5. Pagination, freshness, and infinite scroll
Naive offset pagination ("page 2 of feed") breaks when new posts arrive between requests. Cursor-based pagination is the only correct answer.
Cursor design
Cursor = (post_id, score, timestamp). Server returns top-K posts with a cursor pointing to the next batch (post_id below the lowest in the current batch, or score below). Client sends cursor on next request; server resumes from there.
Stable ranking under new posts
If new posts arrive while the user is scrolling, they should not pop into the middle of the visible list. Two strategies:
- Snapshot at request time: cache the candidate set for 5 minutes; pagination works against the snapshot.
- New-posts banner: separate API for "X new posts since you opened" - user taps to refresh top.
Pull-to-refresh
Triggers a full feed regeneration with the current top-K. The new top-K is returned; the user's old position is preserved client-side until they scroll up.
Offline support
Mobile clients cache the top 100 posts. Reopening the app shows the cached feed instantly while a background fetch refreshes. The "fresh" feed replaces the cached one when ready.
Trade-offs
Push vs pull is the central decision
The hybrid model isn't a compromise; it's the architecturally correct answer for power-law social graphs. Pure push collapses on celebrities. Pure pull collapses on normal-user feeds. Always present the hybrid as the recommendation, with the threshold as a tunable parameter.
Freshness vs cost
Eventually consistent feeds save you 10x on infrastructure vs strict consistency. Users don't notice 30-second staleness in posts. They do notice an outage. Choose eventual consistency.
Storage for user data vs feed cache
Post DB is durable, multi-region, write-once. Feed cache is rebuildable, single-region per user, eviction-tolerant. Conflating them (e.g., storing all feeds in DynamoDB with full content) is a common interview anti-pattern - candidates over-design for durability what doesn't need it.
Ranking complexity vs latency
Each ML signal added to ranking costs 5-20ms. Budget tightly. Many high-leverage signals can be precomputed offline (user-author affinity matrix) so online lookup is constant-time. Real-time signals (last-minute engagement) are worth their cost only if they materially improve outcomes - measure.
The "newsfeed" is actually three different products
A reverse-chronological friend feed (close ties), a ranked engagement feed (broader network), and an editorial feed (trending content). Modern apps blend all three. At interview level, design the engagement feed and acknowledge the others exist.

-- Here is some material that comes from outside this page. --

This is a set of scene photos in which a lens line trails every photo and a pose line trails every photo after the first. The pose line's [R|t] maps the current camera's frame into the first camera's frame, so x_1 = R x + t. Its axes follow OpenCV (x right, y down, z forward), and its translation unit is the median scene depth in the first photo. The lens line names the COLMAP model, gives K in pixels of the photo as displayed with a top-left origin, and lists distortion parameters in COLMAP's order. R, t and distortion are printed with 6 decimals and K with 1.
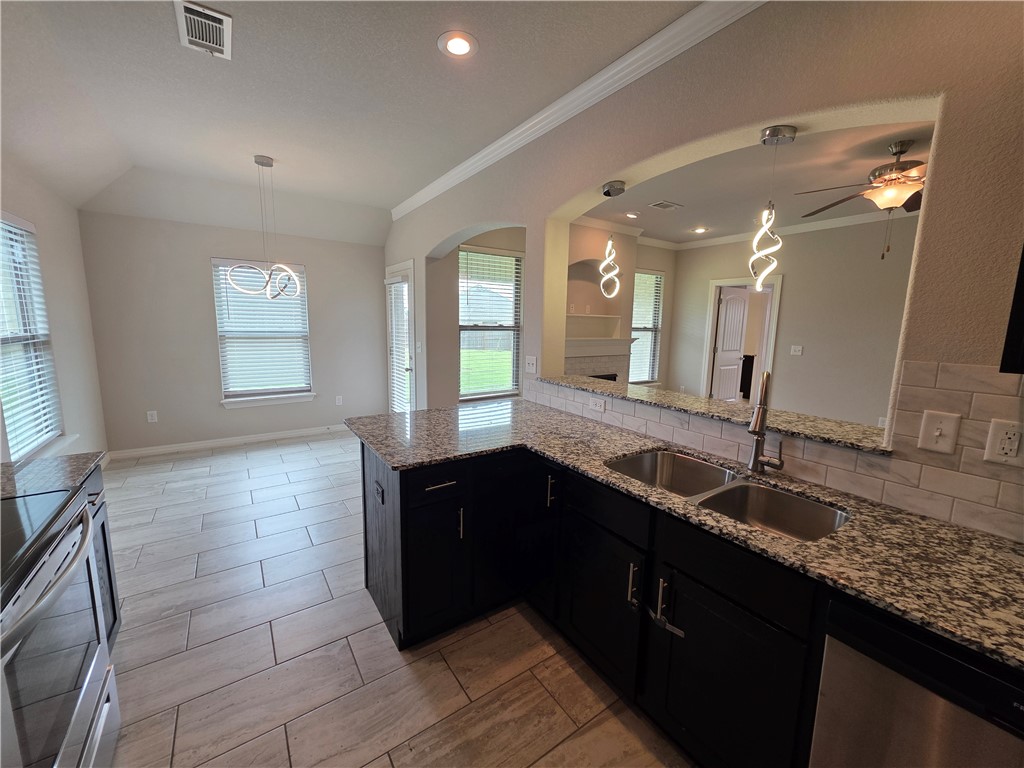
lens RADIAL K [[406.2, 0, 513.3], [0, 406.2, 387.1], [0, 0, 1]] dist [0.002812, 0.000761]
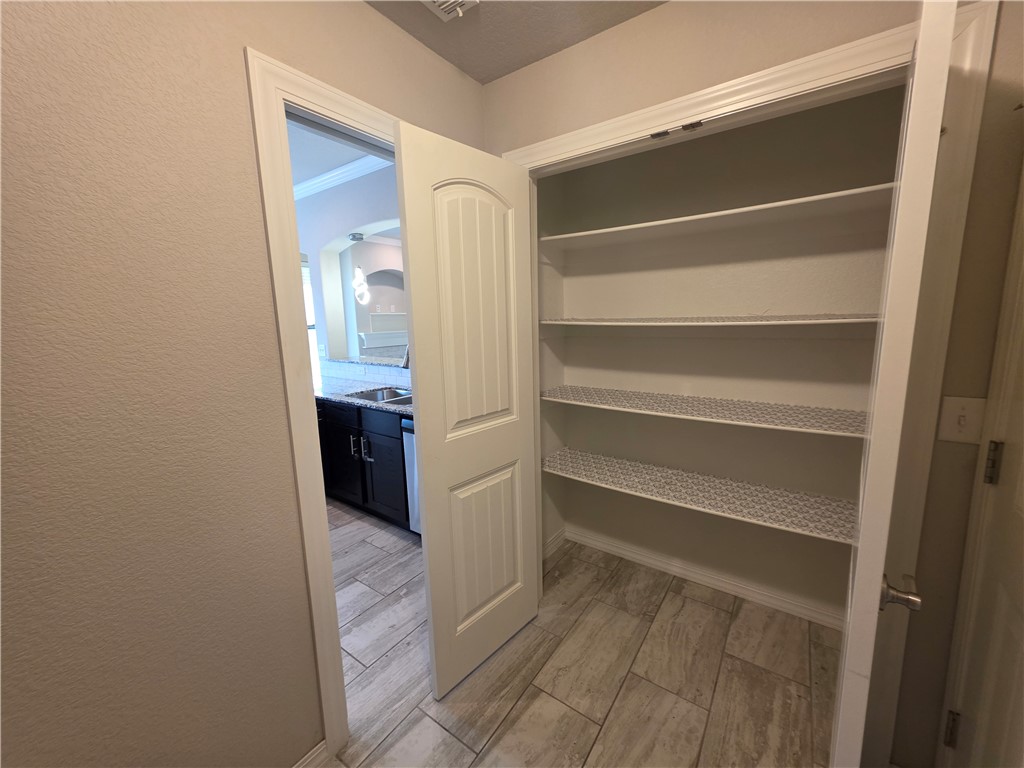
lens RADIAL K [[406.2, 0, 505.6], [0, 406.2, 385.1], [0, 0, 1]] dist [0.002812, 0.000761]
pose [[0.943354, -0.092802, 0.318544, 0.737407], [0.091524, 0.995621, 0.019012, 0.390661], [-0.318914, 0.011219, 0.947717, -2.268513]]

Common follow-up questions
Be ready for at least three of these. The first one is almost always asked.
- ?How would you handle a network partition between data centers during a fanout?
- ?What's the user experience if the feed cache is completely cold?
- ?How do you A/B test ranking model changes safely?
- ?What changes if the product wants real-time push notifications for top posts?
- ?How would you support muted accounts and content filters efficiently?
- ?What's your strategy for detecting and demoting low-quality / spam posts?
- ?How do you scale fanout if 1% of users are now celebrities (vs 0.01%)?
- ?What does the migration look like if we want to switch from chronological to ML-ranked?